WHAT TO DO =>
Count up the lines of the data below that contain the string "have", then give only the total.

Saved entries:
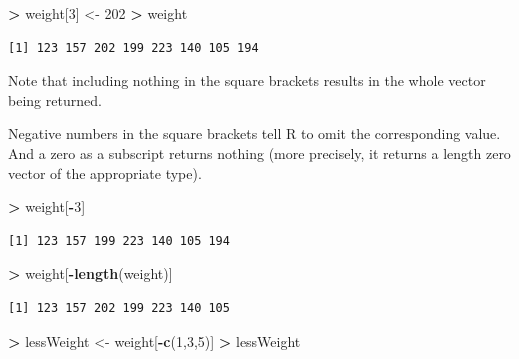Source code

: \documentclass[]{krantz}
\makeatletter
\newenvironment{Shaded}{\begin{snugshade}}{\end{snugshade}}
\newcommand{\KeywordTok}[1]{\textcolor[rgb]{0.27,0.27,0.27}{\textbf{#1}}}
\newcommand{\DecValTok}[1]{\textcolor[rgb]{0.06,0.06,0.06}{#1}}
\newcommand{\StringTok}[1]{\textcolor[rgb]{0.5,0.5,0.5}{#1}}
\newcommand{\OperatorTok}[1]{\textcolor[rgb]{0.43,0.43,0.43}{\textbf{#1}}}
\newcommand{\NormalTok}[1]{#1}
\newenvironment{kframe}{%
\medskip{}
\setlength{\fboxsep}{.8em}
 \def\at@end@of@kframe{}%
 \ifinner\ifhmode%
  \def\at@end@of@kframe{\end{minipage}}%
  \begin{minipage}{\columnwidth}%
 \fi\fi%
 \def\FrameCommand##1{\hskip\@totalleftmargin \hskip-\fboxsep
 \colorbox{shadecolor}{##1}\hskip-\fboxsep
     \hskip-\linewidth \hskip-\@totalleftmargin \hskip\columnwidth}%
 \MakeFramed {\advance\hsize-\width
   \@totalleftmargin\z@ \linewidth\hsize
   \@setminipage}}%
 {\par\unskip\endMakeFramed%
 \at@end@of@kframe}
\renewenvironment{Shaded}{\begin{kframe}}{\end{kframe}}
\makeatother
\begin{document}
\begin{Shaded}
\begin{Highlighting}[]
\OperatorTok{>}\StringTok{ }\NormalTok{weight[}\DecValTok{3}\NormalTok{] <-}\StringTok{ }\DecValTok{202}
\OperatorTok{>}\StringTok{ }\NormalTok{weight}
\end{Highlighting}
\end{Shaded}

\begin{verbatim}
[1] 123 157 202 199 223 140 105 194
\end{verbatim}

Note that including nothing in the square brackets results in the whole
vector being returned.

Negative numbers in the square brackets tell R to omit the corresponding
value. And a zero as a subscript returns nothing (more precisely, it
returns a length zero vector of the appropriate type).

\begin{Shaded}
\begin{Highlighting}[]
\OperatorTok{>}\StringTok{ }\NormalTok{weight[}\OperatorTok{-}\DecValTok{3}\NormalTok{]}
\end{Highlighting}
\end{Shaded}

\begin{verbatim}
[1] 123 157 199 223 140 105 194
\end{verbatim}

\begin{Shaded}
\begin{Highlighting}[]
\OperatorTok{>}\StringTok{ }\NormalTok{weight[}\OperatorTok{-}\KeywordTok{length}\NormalTok{(weight)]}
\end{Highlighting}
\end{Shaded}

\begin{verbatim}
[1] 123 157 202 199 223 140 105
\end{verbatim}

\begin{Shaded}
\begin{Highlighting}[]
\OperatorTok{>}\StringTok{ }\NormalTok{lessWeight <-}\StringTok{ }\NormalTok{weight[}\OperatorTok{-}\KeywordTok{c}\NormalTok{(}\DecValTok{1}\NormalTok{,}\DecValTok{3}\NormalTok{,}\DecValTok{5}\NormalTok{)]}
\OperatorTok{>}\StringTok{ }\NormalTok{lessWeight}
\end{Highlighting}
\end{Shaded}
\end{document}
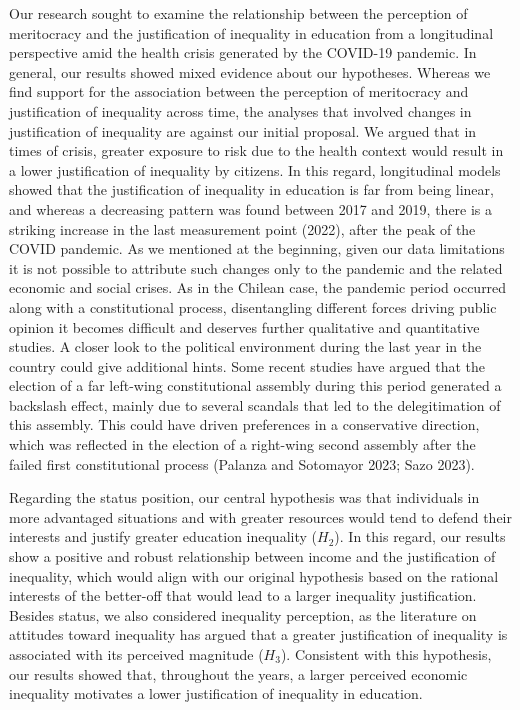 \documentclass[
]{article}
\begin{document}
Our research sought to examine the relationship between the perception
of meritocracy and the justification of inequality in education from a
longitudinal perspective amid the health crisis generated by the
COVID-19 pandemic. In general, our results showed mixed evidence about
our hypotheses. Whereas we find support for the association between the
perception of meritocracy and justification of inequality across time,
the analyses that involved changes in justification of inequality are
against our initial proposal. We argued that in times of crisis, greater
exposure to risk due to the health context would result in a lower
justification of inequality by citizens. In this regard, longitudinal
models showed that the justification of inequality in education is far
from being linear, and whereas a decreasing pattern was found between
2017 and 2019, there is a striking increase in the last measurement
point (2022), after the peak of the COVID pandemic. As we mentioned at
the beginning, given our data limitations it is not possible to
attribute such changes only to the pandemic and the related economic and
social crises. As in the Chilean case, the pandemic period occurred
along with a constitutional process, disentangling different forces
driving public opinion it becomes difficult and deserves further
qualitative and quantitative studies. A closer look to the political
environment during the last year in the country could give additional
hints. Some recent studies have argued that the election of a far
left-wing constitutional assembly during this period generated a
backslash effect, mainly due to several scandals that led to the
delegitimation of this assembly. This could have driven preferences in a
conservative direction, which was reflected in the election of a
right-wing second assembly after the failed first constitutional process
(Palanza and Sotomayor 2023; Sazo 2023).

Regarding the status position, our central hypothesis was that
individuals in more advantaged situations and with greater resources
would tend to defend their interests and justify greater education
inequality (\(H_2\)). In this regard, our results show a positive and
robust relationship between income and the justification of inequality,
which would align with our original hypothesis based on the rational
interests of the better-off that would lead to a larger inequality
justification. Besides status, we also considered inequality perception,
as the literature on attitudes toward inequality has argued that a
greater justification of inequality is associated with its perceived
magnitude (\(H_3\)). Consistent with this hypothesis, our results showed
that, throughout the years, a larger perceived economic inequality
motivates a lower justification of inequality in education.
\end{document}
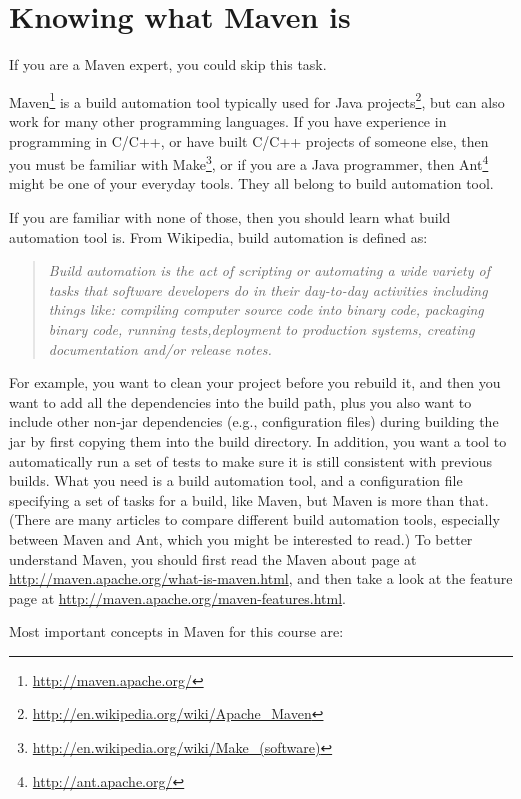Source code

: 
\section{Knowing what Maven is}

If you are a Maven expert, you could skip this task.

Maven\footnote{\url{http://maven.apache.org/}} is a build automation tool typically used for Java projects\footnote{\url{http://en.wikipedia.org/wiki/Apache_Maven}}, but can also work for many other programming languages. If you have experience in programming in C/C++, or have built C/C++ projects of someone else, then you must be familiar with Make\footnote{\url{http://en.wikipedia.org/wiki/Make_(software)}}, or if you are a Java programmer, then Ant\footnote{\url{http://ant.apache.org/}} might be one of your everyday tools. They all belong to build automation tool.

If you are familiar with none of those, then you should learn what build automation tool is. From Wikipedia, build automation is defined as:

\begin{quote}
\emph{Build automation is the act of scripting or automating a wide variety of tasks that software developers do in their day-to-day activities including things like: compiling computer source code into binary code, packaging binary code, running tests,deployment to production systems, creating documentation and/or release notes.}
\end{quote}

For example, you want to clean your project before you rebuild it, and then you want to add all the dependencies into the build path, plus you also want to include other non-jar dependencies (e.g., configuration files) during building the jar by first copying them into the build directory. In addition, you want a tool to automatically run a set of tests to make sure it is still consistent with previous builds. What you need is a build automation tool, and a configuration file specifying a set of tasks for a build, like Maven, but Maven is more than that. (There are many articles to compare different build automation tools, especially between Maven and Ant, which you might be interested to read.) To better understand Maven, you should first read the Maven about page at \url{http://maven.apache.org/what-is-maven.html}, and then take a look at the feature page at \url{http://maven.apache.org/maven-features.html}.

Most important concepts in Maven for this course are:

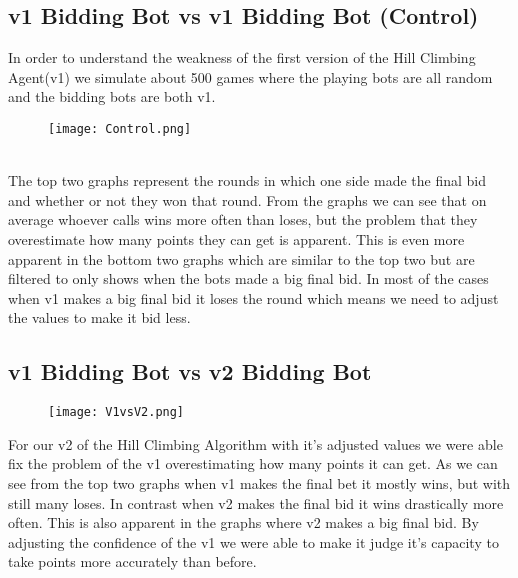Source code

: \subsection{v1 Bidding Bot vs v1 Bidding Bot (Control)}
In order to understand the weakness of the first version of the Hill Climbing Agent(v1) we simulate about 500 games where the playing bots are all random and the bidding bots are both v1.
\begin{figure}[h]
    \centering
    \texttt{[image: Control.png]}
\end{figure}\\
The top two graphs represent the rounds in which one side made the final bid and whether or not they won that round. 
From the graphs we can see that on average whoever calls wins more often than loses, but the problem that they overestimate how many points they can get is apparent. 
This is even more apparent in the bottom two graphs which are similar to the top two but are filtered to only shows when the bots made a big final bid.
In most of the cases when v1 makes a big final bid it loses the round which means we need to adjust the values to make it bid less.
\pagebreak
\subsection{v1 Bidding Bot vs v2 Bidding Bot}
\begin{figure}[h]
    \centering
    \texttt{[image: V1vsV2.png]}
\end{figure}
For our v2 of the Hill Climbing Algorithm with it's adjusted values we were able fix the problem of the v1 overestimating how many points it can get.
As we can see from the top two graphs when v1 makes the final bet it mostly wins, but with still many loses. 
In contrast when v2 makes the final bid it wins drastically more often. 
This is also apparent in the graphs where v2 makes a big final bid. By adjusting the confidence of the v1 we were
able to make it judge it's capacity to take points more accurately than before.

SOLUTION BELOW =>
3